### [Task to complete]
Scan the listing below for "Total", then report every line that has it.

### [Supplied records]
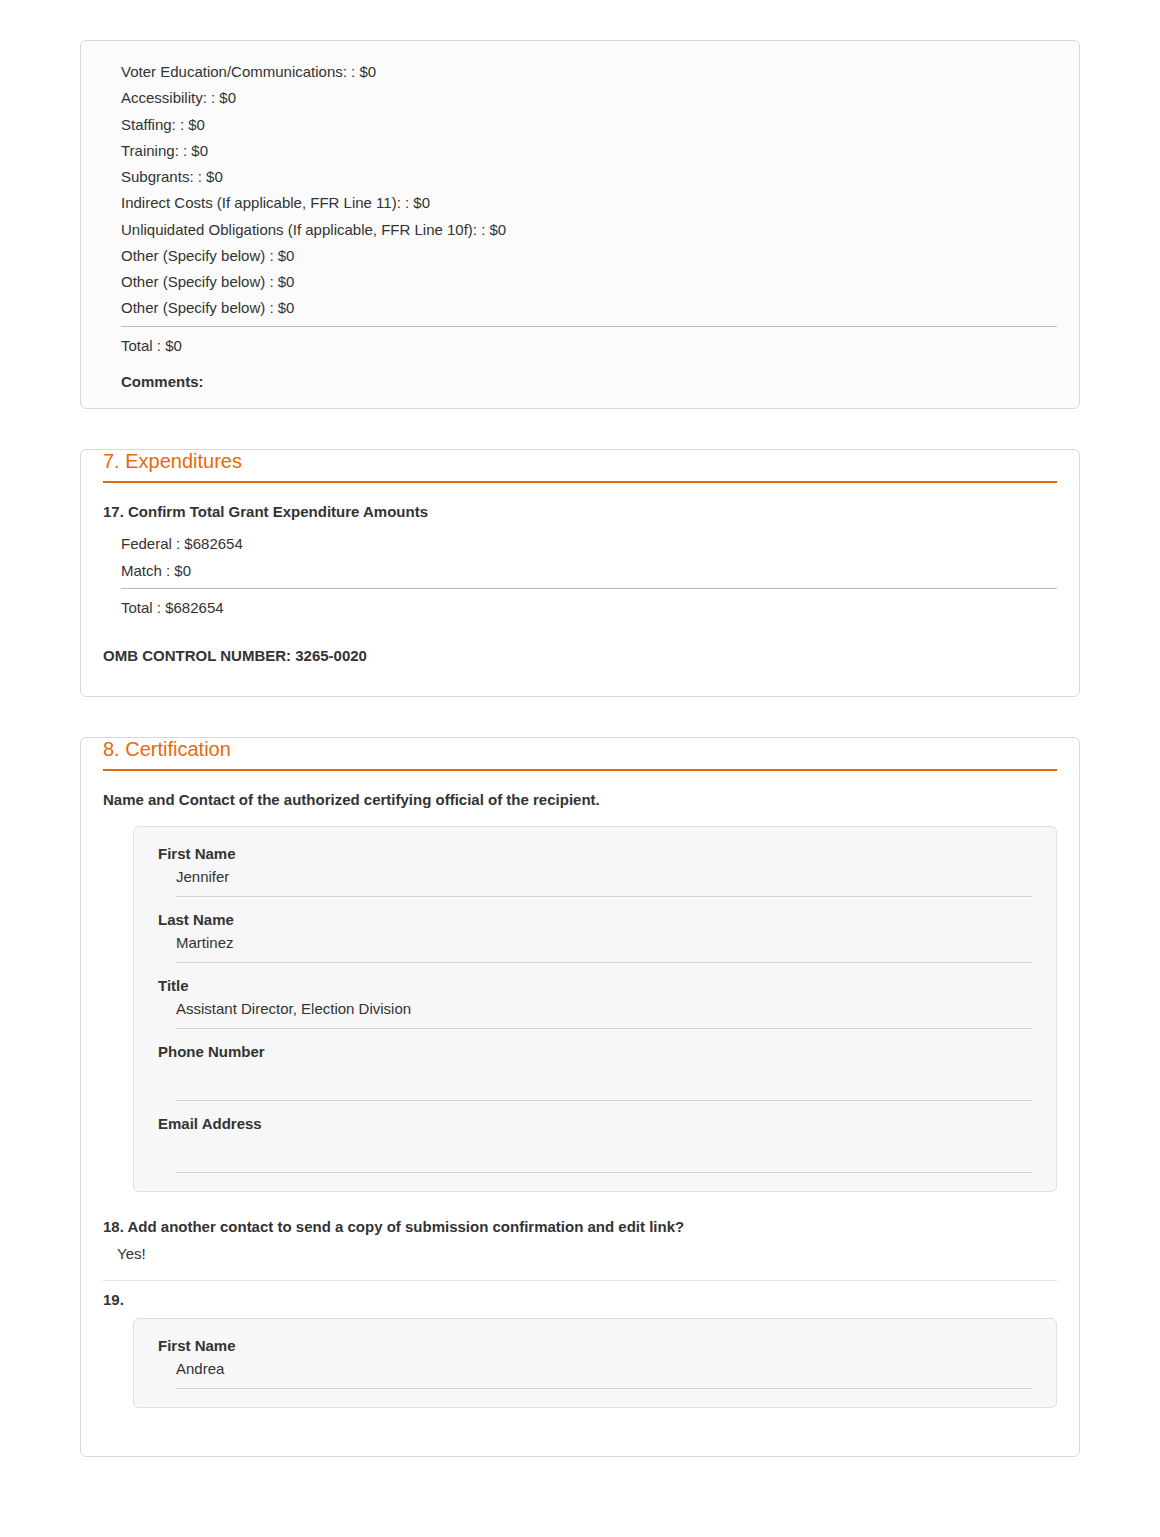Voter Education/Communications: : $0
Accessibility: : $0
Staffing: : $0
Training: : $0
Subgrants: : $0
Indirect Costs (If applicable, FFR Line 11): : $0
Unliquidated Obligations (If applicable, FFR Line 10f): : $0
Other (Specify below) : $0
Other (Specify below) : $0
Other (Specify below) : $0
Total : $0
Comments:
7. Expenditures
17. Confirm Total Grant Expenditure Amounts
Federal : $682654
Match : $0
Total : $682654
OMB CONTROL NUMBER: 3265-0020
8. Certification
Name and Contact of the authorized certifying official of the recipient.
First Name
Jennifer
Last Name
Martinez
Title
Assistant Director, Election Division
Phone Number
Email Address
18. Add another contact to send a copy of submission confirmation and edit link?
Yes!
19.
First Name
Andrea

### [Your solution]
Total : $0
17. Confirm Total Grant Expenditure Amounts
Total : $682654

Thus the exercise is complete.